Há vários municípios no interior deste Brasil, em que o Código Penal é um soldado. Num lugarejo distante de mais de 100 quilômetros da mais próxima povoação e de mais de 500 do mais próximo Juiz, aquele miliciano é o supremo árbitro de todas as decisões. Equivale a um Supremo Tribunal em miniatura. Isto se contrapõe extraordinariamente ao Direito das grandes capitais, em que todas as filigranas da Ciência Jurídica são examinadas e os exemplos dos grandes tratadistas estrangeiros perquiridos meticulosamente.

Nas nossas escolas provincianas o aluno é atulhado de teorias e divagações, estudando a capital da Islândia, a população da Nicarágua, a conjugar o particípio presente do verbo minguar. Para depois ir plantar feijão, milho ou raspar mandioca. Se ele não souber desenhar uma parábola nunca terminará o curso ginasial. Se não souber o dia, mês e ano da batalha do Tuiuti não concluirá o curso primário. E depois vai dirigir carro de boi pelos ínvios caminhos do primitivismo rural.

Não é preciso que o cidadão seja abarrotado de sabedoria para saber que a nossa legislação tem que atender às singularidades regionais, partindo das partes para a constituição de um todo.

Os ginasianos nos maiores núcleos populacionais têm que receber lições de datilografia, taquigrafia, aulas de trânsito. Ao completarem o Curso devem estar aptos a se empregarem no comércio, nas indústrias, para serem auto-suficientes no Curso Superior e não significarem mais ônus para a economia sacrificada dos pais, que têm que pagar aluguéis, transportes, anuidades, etc.

▶ Extrato de dados:
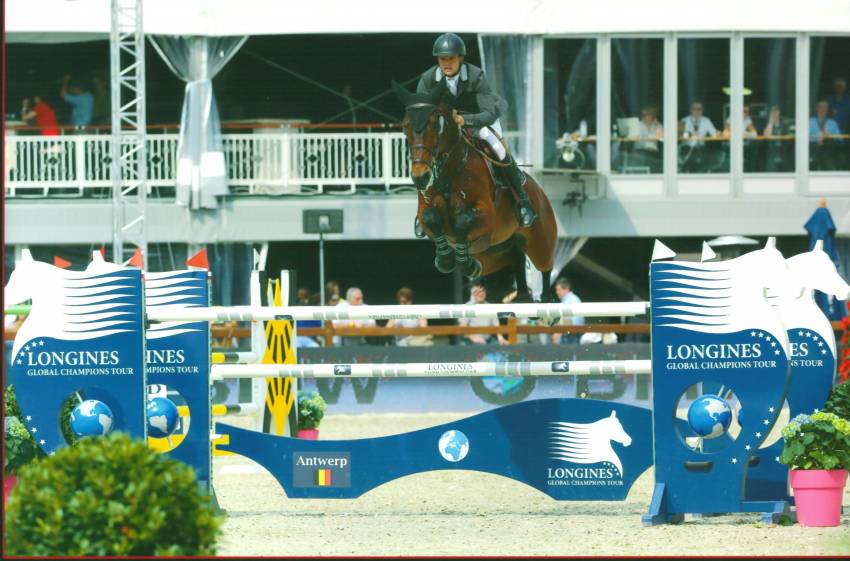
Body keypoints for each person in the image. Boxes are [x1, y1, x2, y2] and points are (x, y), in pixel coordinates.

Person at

▶ Tarefas do exercício:
(1) Transcreva do texto sobre a lei e o ensino no interior o trecho que começa nas palavras "Nas nossas escolas" e termina depois de "de um todo.".
(2) Responda com base no texto sobre a lei e o ensino no interior:
(a) A mais de quantos quilômetros do juiz mais próximo fica o lugarejo mencionado?
(b) O que o aluno precisa saber sobre a batalha do Tuiuti para concluir o curso primário?
(c) Que lições os ginasianos dos maiores núcleos populacionais têm que receber?
Os dados não têm relação com o texto sobre a lei e o ensino no interior.

▶ Gabarito:
(1)
Nas nossas escolas provincianas o aluno é atulhado de teorias e divagações, estudando a capital da Islândia, a população da Nicarágua, a conjugar o particípio presente do verbo minguar. Para depois ir plantar feijão, milho ou raspar mandioca. Se ele não souber desenhar uma parábola nunca terminará o curso ginasial. Se não souber o dia, mês e ano da batalha do Tuiuti não concluirá o curso primário. E depois vai dirigir carro de boi pelos ínvios caminhos do primitivismo rural.

Não é preciso que o cidadão seja abarrotado de sabedoria para saber que a nossa legislação tem que atender às singularidades regionais, partindo das partes para a constituição de um todo.

(2)
(a) O lugarejo fica a mais de 500 quilômetros do juiz mais próximo.
(b) O aluno precisa saber o dia, o mês e o ano da batalha do Tuiuti.
(c) Eles têm que receber lições de datilografia, taquigrafia e aulas de trânsito.